Retype each of the following lines word for word, omitting the pictures.

▬▬▬▬▬▬▬▬▬▬

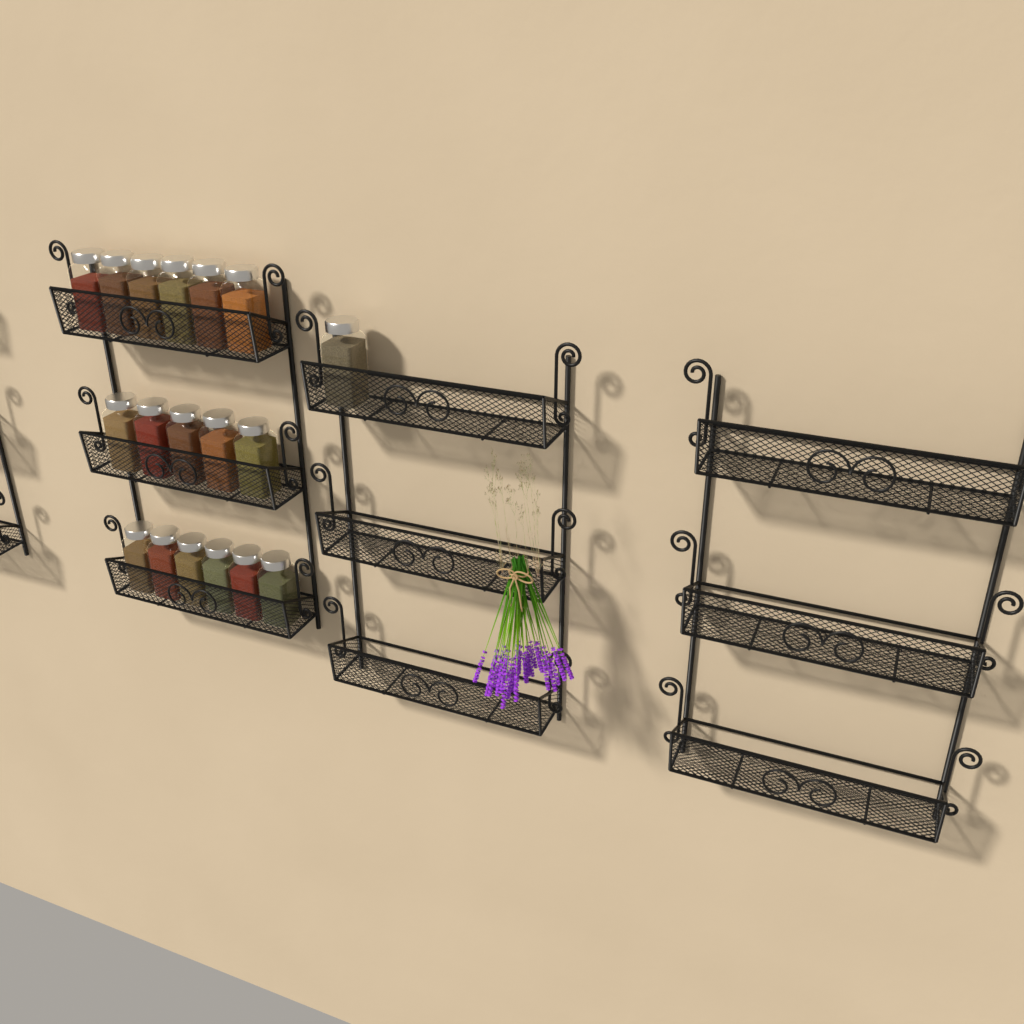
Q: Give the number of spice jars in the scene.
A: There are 18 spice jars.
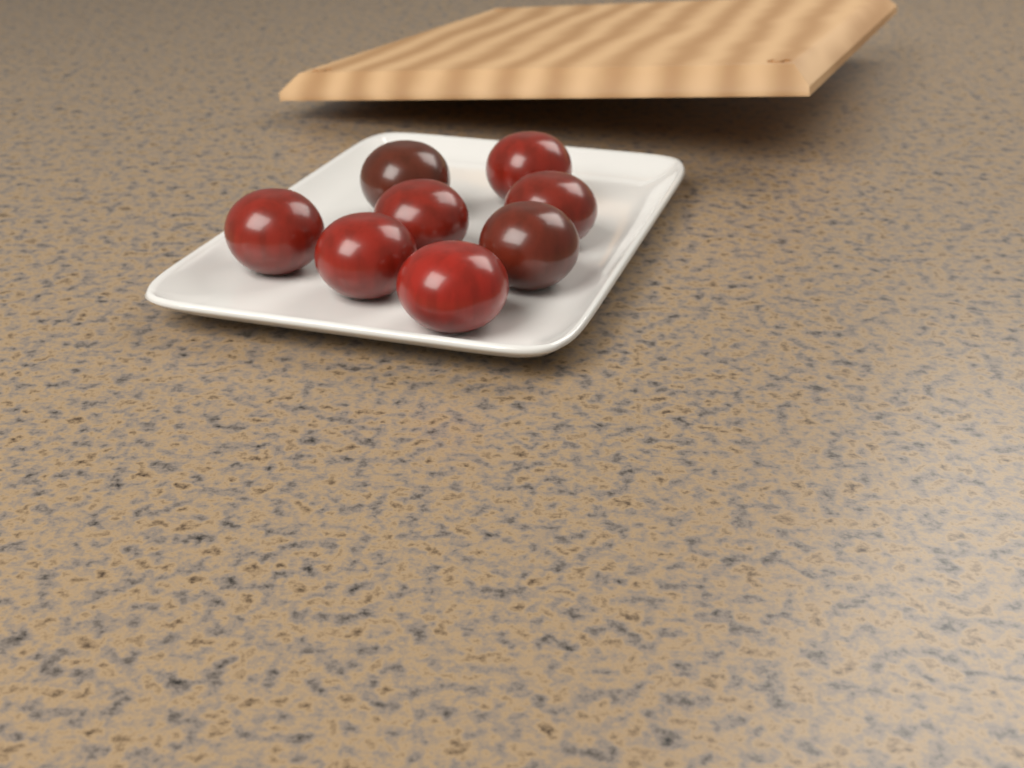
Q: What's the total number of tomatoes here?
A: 8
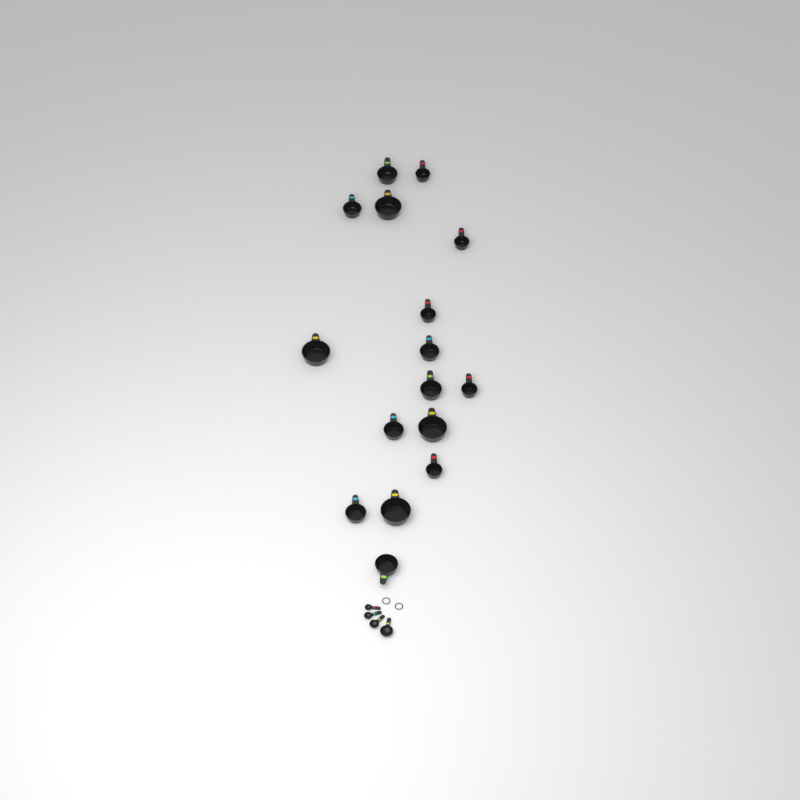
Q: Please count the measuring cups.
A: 16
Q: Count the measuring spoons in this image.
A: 4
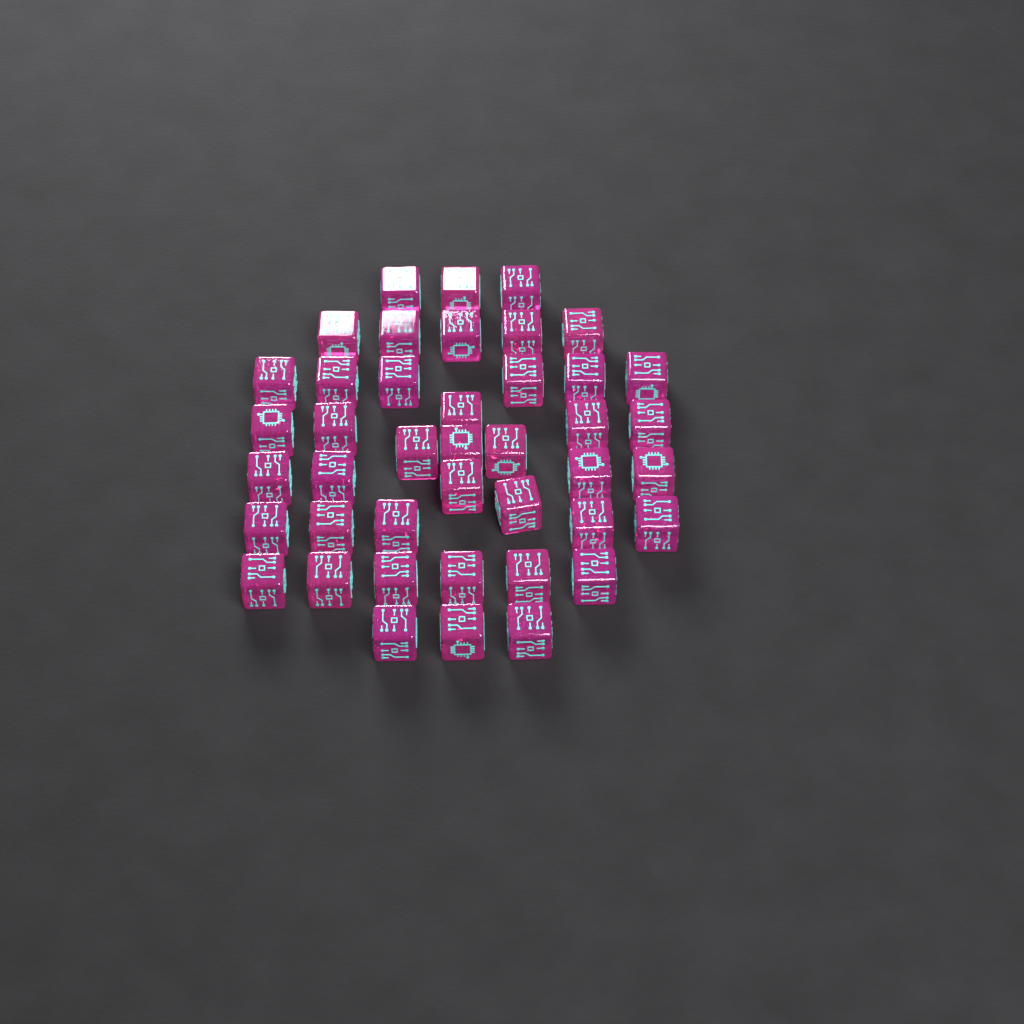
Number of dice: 42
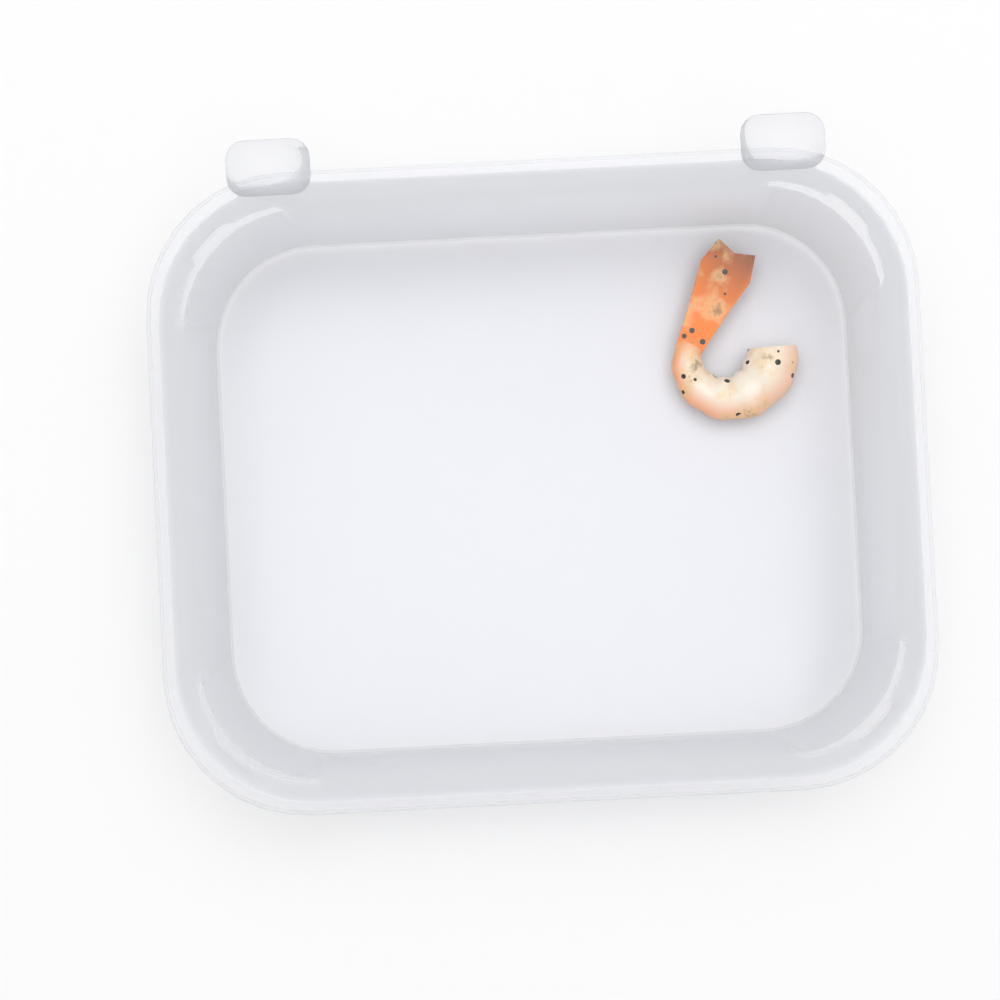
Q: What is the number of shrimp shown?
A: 1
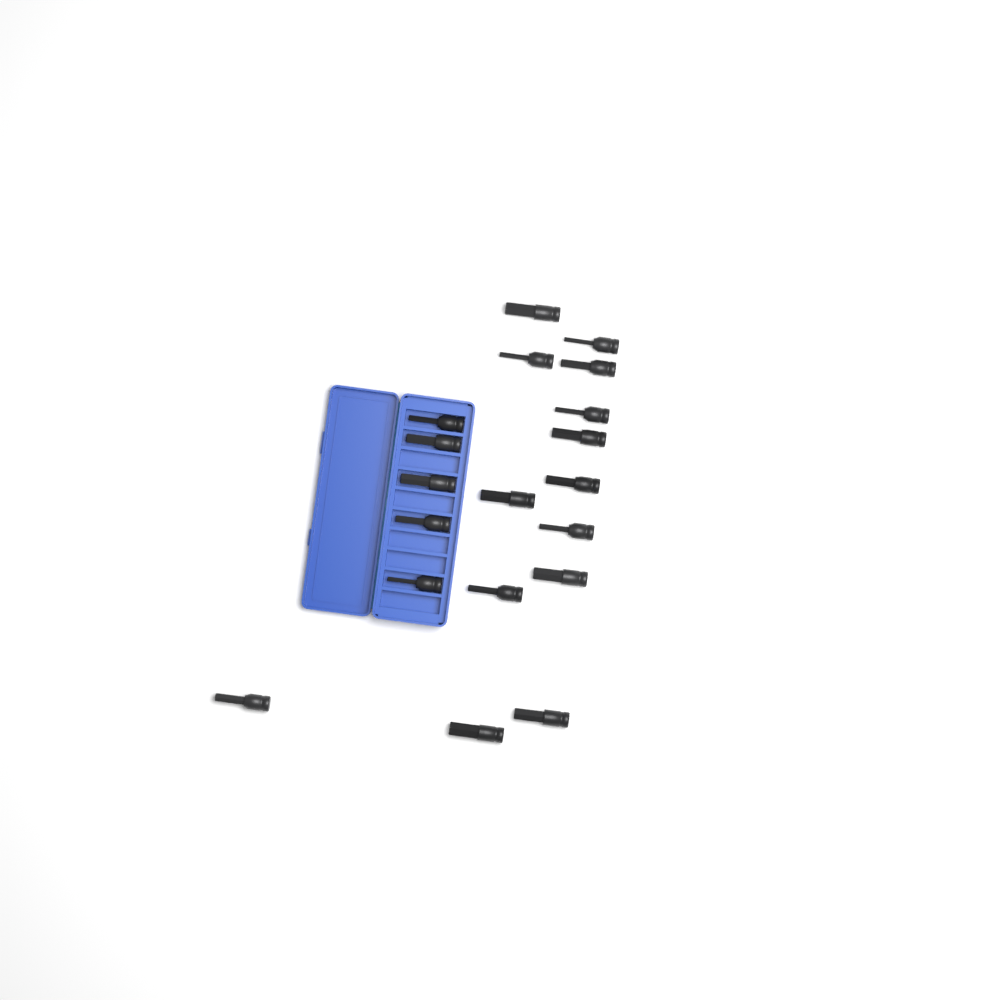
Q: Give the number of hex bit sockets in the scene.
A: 19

▬▬▬▬▬▬▬▬▬▬

> **Exercise solution**:
Q: Give the number of spice jars in the scene.
A: There are 18 spice jars.
Q: What's the total number of tomatoes here?
A: 8
Q: Please count the measuring cups.
A: 16
Q: Count the measuring spoons in this image.
A: 4
Number of dice: 42
Q: What is the number of shrimp shown?
A: 1
Q: Give the number of hex bit sockets in the scene.
A: 19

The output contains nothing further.